И вдруг Чалый действительно успокоился. Просто устал и всё стало безразлично. Единственная мысль, которая еще вяло ворочалась – зачем Соловей решил вывезти его за шестьдесят километров от города в пустынный дачный поселок?
На самом деле Чалый просто дошел до последней черты. Его доза составляла один грамм героина в сутки. В квартире, доставшейся от бабушки, из вещей оставалась только газовая плита. Он продал всё, включая ванну, унитаз и раковину. От него ушла девушка, а после истории с пожарными уже и мама опустила руки. Кроме Соловья, у Чалого не осталось никого… И Соловью пришлось что-то делать.

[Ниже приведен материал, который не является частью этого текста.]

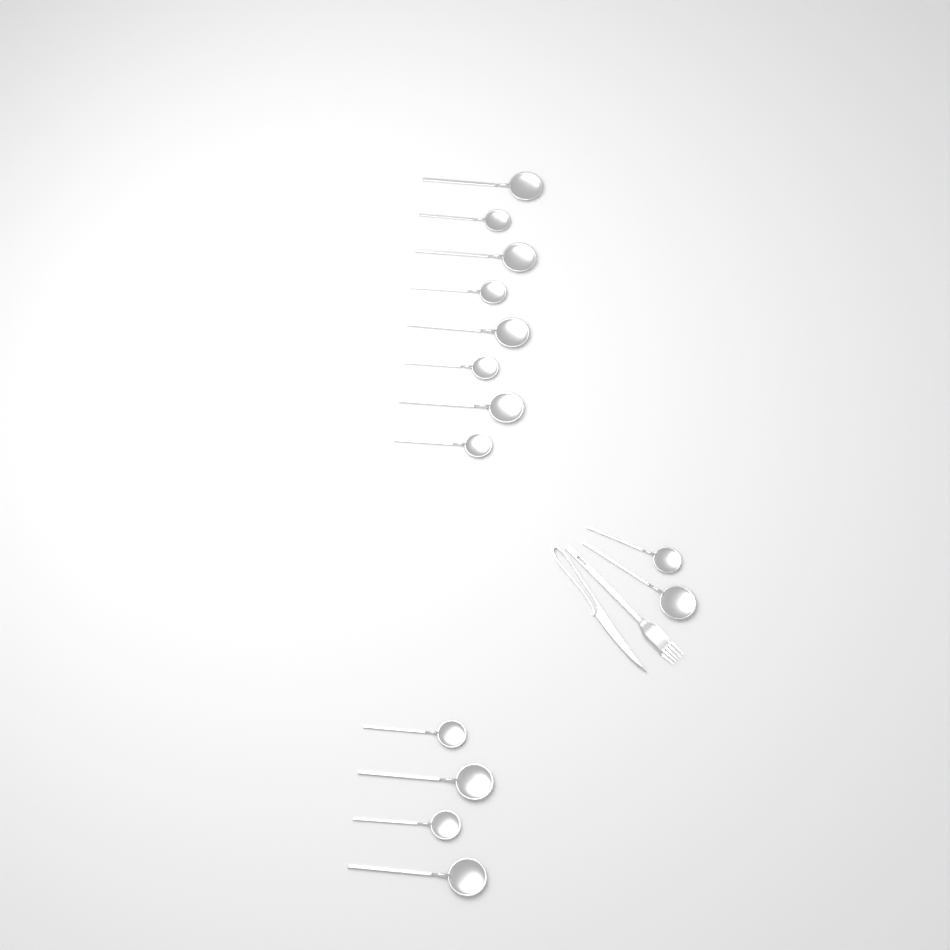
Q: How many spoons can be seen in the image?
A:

Через два дня пребывания на даче интонации в их диалогах несколько изменилась.
– Я тебя умоляю, ну будь человеком, отпусти! – стонал Чалый.
– А есть куда идти?
– Я хочу домой!
– Дома у тебя сосед Андрюша, а он барыга.
– Мне нужен «белый»!
– Водку будешь?
– Да…
Соловей вливал другу третью часть бутылки. Чалый пил жадно, как будто это была не «огненная вода», а живая.

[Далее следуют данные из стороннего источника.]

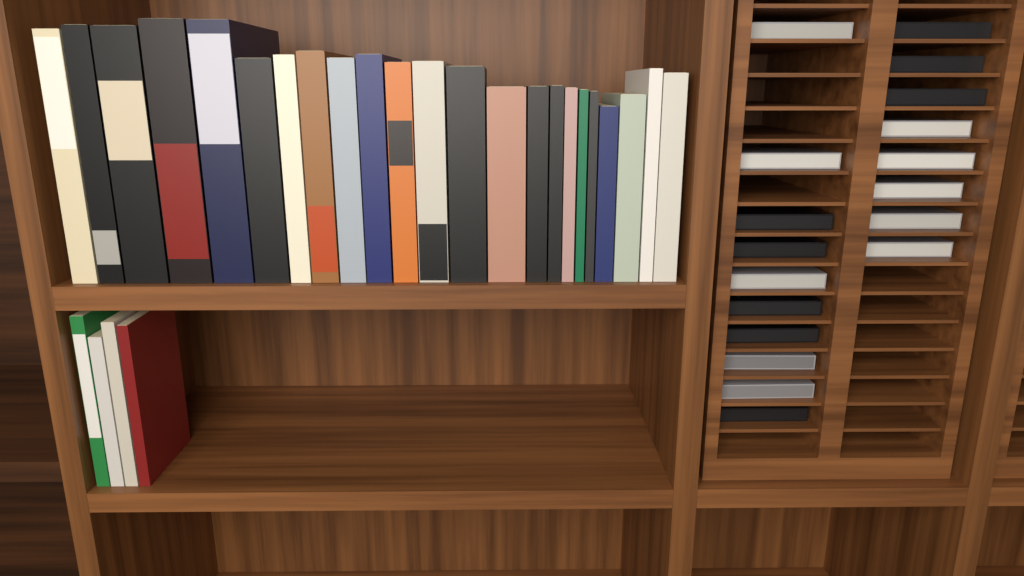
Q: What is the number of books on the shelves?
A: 27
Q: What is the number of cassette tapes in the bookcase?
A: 18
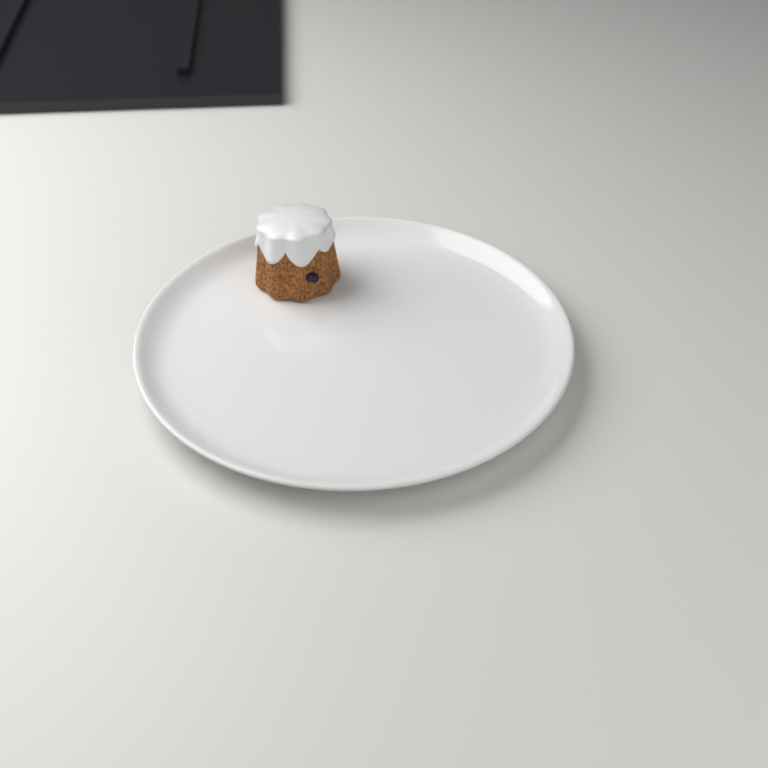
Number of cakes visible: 1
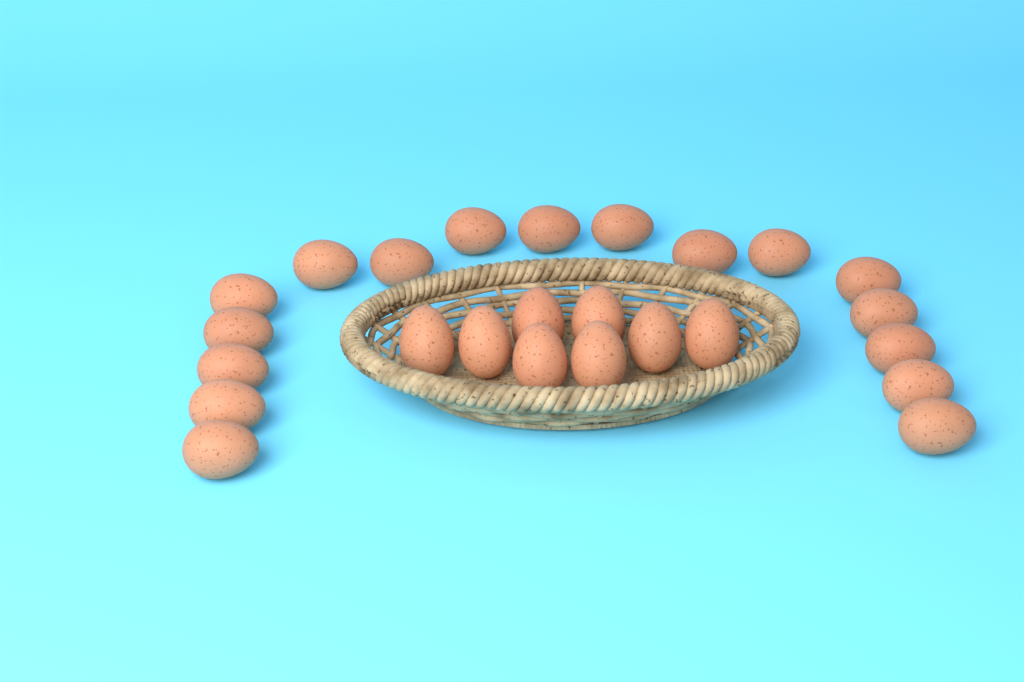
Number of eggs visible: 25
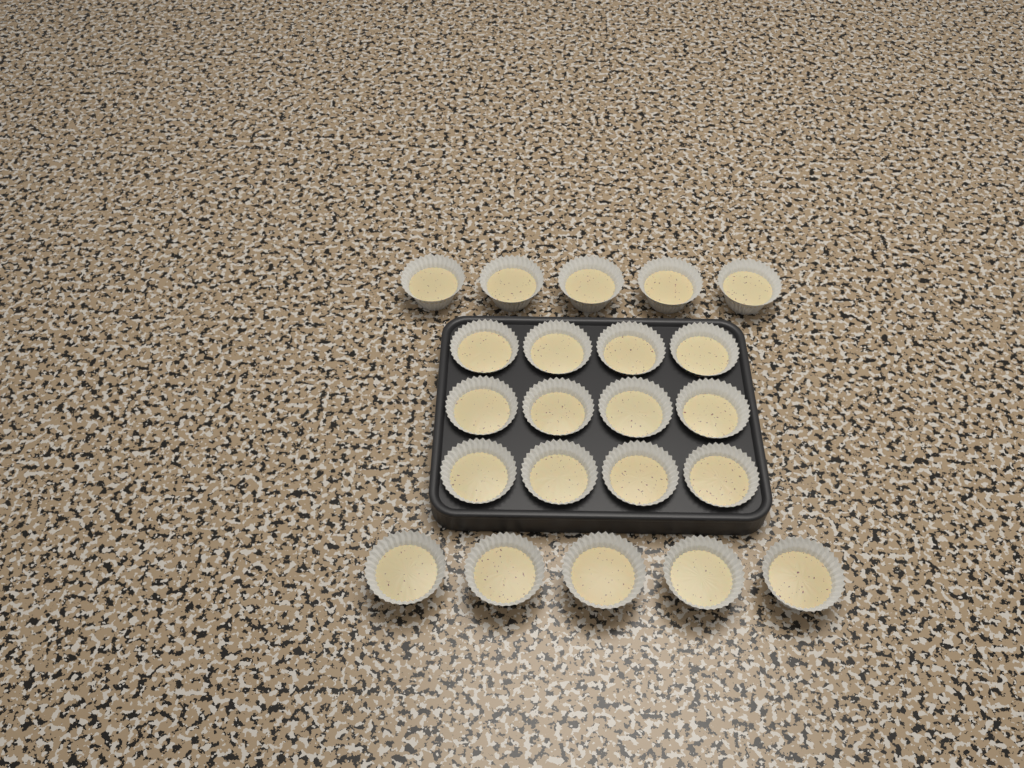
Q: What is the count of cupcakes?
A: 22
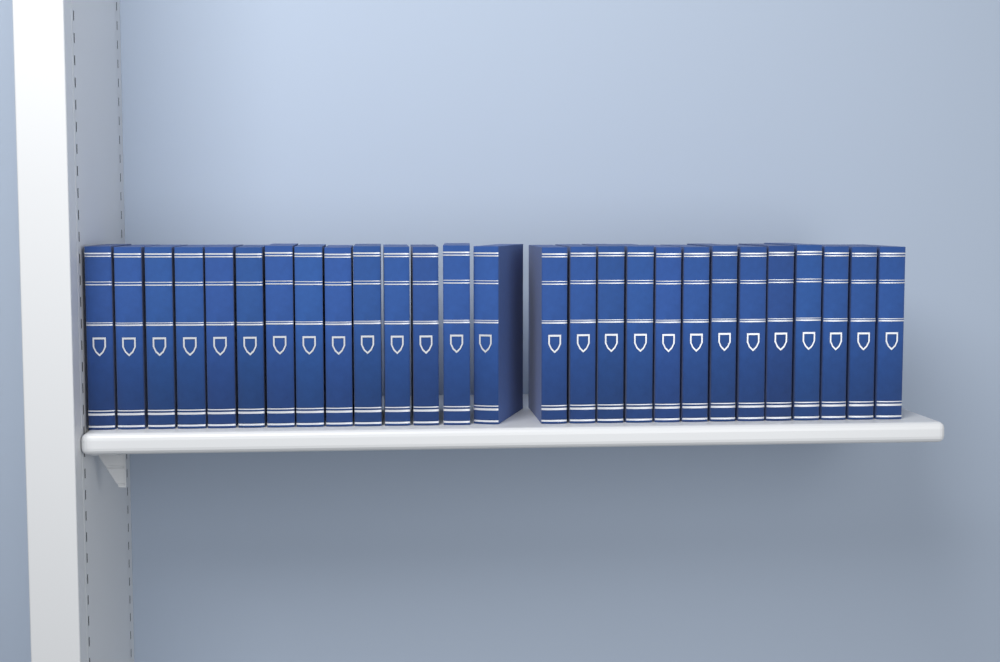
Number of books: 27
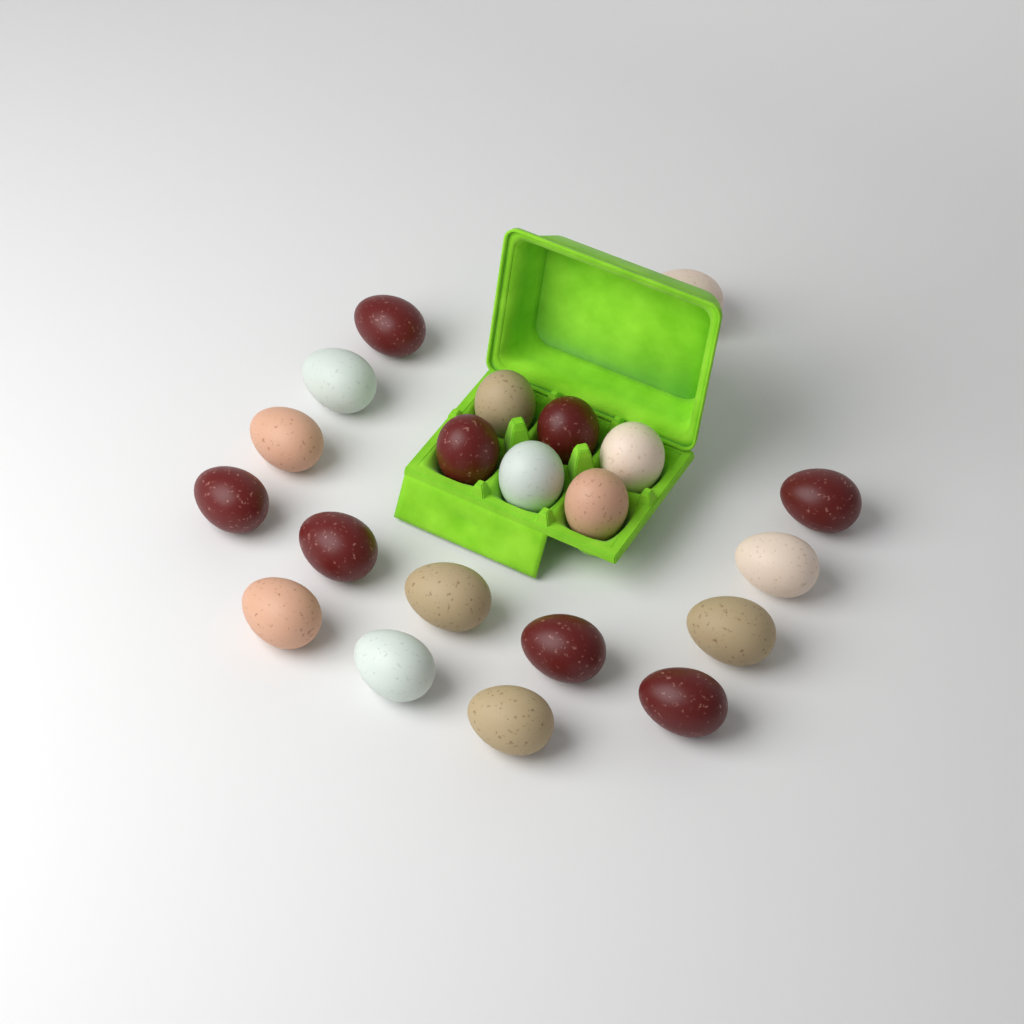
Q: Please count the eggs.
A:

– Вколи мне еще димедрола!
После димедрола Чалый засыпал. Ему снились Ленка, мама и почему собака. Это был обычный пес, который прожил с ними все его детство. Во сне он подходил к Чалому и утыкался в его ладони. Мама с Ленкой стояли рядом и улыбались.
– Мишутка, сынок, как ты себя чувствуешь?
– Ничего, мам, хорошо.
– Дай лобик пощупаю…
Чалый сквозь сон чувствовал тепло маминой руки. Потом подходила Ленка и целовала его в губы.
– Почему ты меня целуешь? – удивлялся Чалый.
– Потому что хочу, чтобы ты выздоровел и вернулся ко мне.
– А я что, от тебя ушел?
– Ты от всех ушел…
Однако все старания Соловья оказались напрасными – вернувшись в город после мучительной передержки на даче, Чалый пробыл трезвым лишь несколько часов. Потом его видели лежащим в палисаднике, взор Чалого был обращен в небо, а глаза казались стеклянными. Можно было подумать, что он умер – но судьбу дяди Кости Чалому повторить тогда не удалось.